▶ Consigne
Reproduisez mot pour mot l'intégralité du texte sur l'histoire de Grunwalski, sans rien y modifier.

▶ Extrait du document
────────

La
scène des toilettes dans la haine... Cette histoire de Grunwalski...
pourtant la dernière fois que j’ai vu ce film c’était il y a
des années.
« Il
ne faut pas se demander si l’on croit en Dieu mais si Dieu croit en
nous... J’avais un ami, qui s’appelait... Grunwalski... On a été
déportés ensemble en Sibérie... »
et puis l’histoire du futale et tout, et puis le mec mort de
froid...
J’ai
souvent l’impression d’être comme Grunwalski... Descendu chier
enfin un coup, et voilà que le train part, et que dés que je le
tiens mon froc tombe...
Ou
plutôt, cette impression d’être au milieu d’incendies nombreux
qu’il faut éteindre en même temps pour sauver tout le monde...
Ici la carrière, ici les nanas, ici l’argent... Voilà qu’un
autre foyer d’incendie démarre alors !... Il s’appelle
« aimer ce que l’on fait », puis un autre encore !
« Vie sociale »... Puis encore le foyer « alcool »
et puis le « fatigue » et puis voilà en un fracas les
« ruptures amoureuses » et derrière le « désespoir »...
Il faut éteindre tout ça... A chaque fois recommencer.

────────

▶ Données fournies
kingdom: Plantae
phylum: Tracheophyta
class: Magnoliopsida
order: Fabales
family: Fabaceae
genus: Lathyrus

────────

▶ Réponse attendue
La
scène des toilettes dans la haine... Cette histoire de Grunwalski...
pourtant la dernière fois que j’ai vu ce film c’était il y a
des années.
« Il
ne faut pas se demander si l’on croit en Dieu mais si Dieu croit en
nous... J’avais un ami, qui s’appelait... Grunwalski... On a été
déportés ensemble en Sibérie... »
et puis l’histoire du futale et tout, et puis le mec mort de
froid...
J’ai
souvent l’impression d’être comme Grunwalski... Descendu chier
enfin un coup, et voilà que le train part, et que dés que je le
tiens mon froc tombe...
Ou
plutôt, cette impression d’être au milieu d’incendies nombreux
qu’il faut éteindre en même temps pour sauver tout le monde...
Ici la carrière, ici les nanas, ici l’argent... Voilà qu’un
autre foyer d’incendie démarre alors !... Il s’appelle
« aimer ce que l’on fait », puis un autre encore !
« Vie sociale »... Puis encore le foyer « alcool »
et puis le « fatigue » et puis voilà en un fracas les
« ruptures amoureuses » et derrière le « désespoir »...
Il faut éteindre tout ça... A chaque fois recommencer.